A cineasta ainda ensaia uma abordagem bastante feminista, quando se propõe a mostrar a sereia disposta a se sacrificar pelo amado, enquanto ele se apaixona por outra mulher por ser mais confortável para ele. Assim, a monstruosidade da cena final (por parte de alguém que sempre amou a brutalidade, diga-se) se torna mais retumbante. Porque, embora saibamos que havia muito mais a ser oferecido por aqueles personagens, sabemos que é a hora de deixá-los.

(4 estrelas em 5)

7. In The Blood (Direção: Rasmus Heisterberg. Dinamarca, 2016)

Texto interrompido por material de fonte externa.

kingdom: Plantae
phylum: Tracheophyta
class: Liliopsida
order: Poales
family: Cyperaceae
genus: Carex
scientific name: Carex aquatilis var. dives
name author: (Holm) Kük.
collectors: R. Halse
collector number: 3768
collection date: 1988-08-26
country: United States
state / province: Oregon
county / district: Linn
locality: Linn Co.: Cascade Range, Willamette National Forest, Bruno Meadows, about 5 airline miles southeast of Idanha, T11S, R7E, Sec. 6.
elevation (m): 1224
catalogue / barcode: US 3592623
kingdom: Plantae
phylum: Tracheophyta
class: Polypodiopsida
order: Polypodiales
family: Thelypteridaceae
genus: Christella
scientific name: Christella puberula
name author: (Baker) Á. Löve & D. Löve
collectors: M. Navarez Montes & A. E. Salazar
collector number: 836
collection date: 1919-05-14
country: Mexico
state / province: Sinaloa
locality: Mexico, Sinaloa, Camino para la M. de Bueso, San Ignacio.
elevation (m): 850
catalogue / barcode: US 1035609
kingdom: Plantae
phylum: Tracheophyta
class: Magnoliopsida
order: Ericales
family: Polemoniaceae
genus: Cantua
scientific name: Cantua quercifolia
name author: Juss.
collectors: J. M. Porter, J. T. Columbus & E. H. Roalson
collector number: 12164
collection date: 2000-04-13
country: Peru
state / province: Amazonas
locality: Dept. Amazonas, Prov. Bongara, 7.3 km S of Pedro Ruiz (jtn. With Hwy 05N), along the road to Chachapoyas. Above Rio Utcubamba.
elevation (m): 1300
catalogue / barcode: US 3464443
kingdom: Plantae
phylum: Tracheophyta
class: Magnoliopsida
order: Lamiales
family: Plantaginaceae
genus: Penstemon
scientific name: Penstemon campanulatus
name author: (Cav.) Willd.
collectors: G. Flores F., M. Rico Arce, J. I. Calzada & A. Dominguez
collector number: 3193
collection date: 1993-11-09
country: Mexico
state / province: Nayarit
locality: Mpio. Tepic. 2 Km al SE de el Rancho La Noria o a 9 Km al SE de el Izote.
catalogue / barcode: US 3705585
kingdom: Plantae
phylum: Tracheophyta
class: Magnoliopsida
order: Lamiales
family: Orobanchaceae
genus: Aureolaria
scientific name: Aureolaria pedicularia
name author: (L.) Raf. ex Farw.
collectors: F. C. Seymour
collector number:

À primeira vista, é claro que o dinamarquês In The Blood flerta com o universo beat em suas noites regadas a álcool, sexo e despretensiosidade. No universo dos amigos Simon, Knud, Soren e Esben, a juventude não é só uma etapa, é a única. Ao menos, eles pensam assim ao invadir shows, curtir festas e agir em rebeldia.

In The Blood, assim como outros filmes similares, torna-se empático com seu personagem mais derrotado e depressivo: Simon. O único que pensa estar sozinho no mundo, longe de todos, infeliz e ensaiando uma autodestruição. Todavia, Heisterberg não consegue demonstrar realmente um caminho para sua história ou o que ele pode acrescentar sobre esse período.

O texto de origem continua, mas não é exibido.